Les gabeleurs fixaient tous les ans la quantité de sel que chaque famille devait acheter dans les greniers royaux, sans tenir aucun compte de ses besoins et de ses ressources. Ils en réglaient ensuite l’emploi livre par livre, ou plutôt poignée par poignée : il y en avait tant pour la salière, tant pour le pot-au-feu et pour les viandes de conserve, tant pour les hommes, les femmes et les enfans. Les commis pénétraient sans cesse dans les maisons pour recenser les individus, constater que les règlemens n’étaient pas enfreints, et que les consommateurs n’employaient point par exemple à saler du lard ce qui leur avait été assigné pour saler leur soupe. L’absurdité du formalisme était poussée si loin, qu’en vertu d’une ordonnance de janvier 1629 les étrangers qui approvisionnaient la France de morue et de saumon étaient tenus, en passant la frontière ou en abordant sur les côtes, de jeter le sel de leurs barils comme immonde parce qu’il n’avait pas été pris dans les greniers du roi.
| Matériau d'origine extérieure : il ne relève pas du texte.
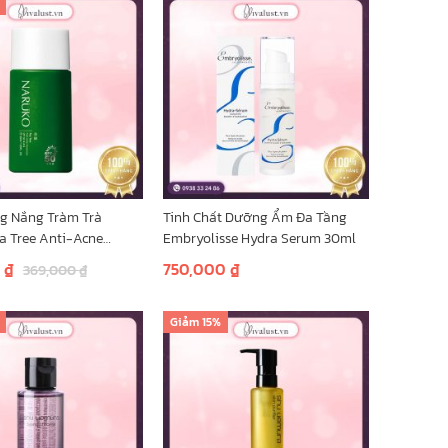
g Nắng Tràm Trà
Tinh Chất Dưỡng Ẩm Đa Tầng
a Tree Anti-Acne
Embryolisse Hydra Serum 30ml
n SPF50 30ml- Dành
0
₫
750,000
₫
369,000
₫
ầu mụn
 giỏ hàng
Thêm vào giỏ hàng
Giảm
15%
Malgré les besoins du trésor, la permanence du déficit et l’âpreté du fisc, le régime des gabelles ne fut jamais étendu à la France entière. Un certain nombre de provinces avaient stipulé, au moment de leur annexion, qu’elles n’y seraient point assujetties ; d’autres s’en étaient rachetées, d’autres encore en avaient obtenu l’exemption en récompense de leurs services militaires et de leur attachement à la cause nationale, de telle sorte que, dans ce royaume formé de lambeaux péniblement arrachés l’un après l’autre à la féodalité ou à l’étranger, les contribuables se trouvaient soumis.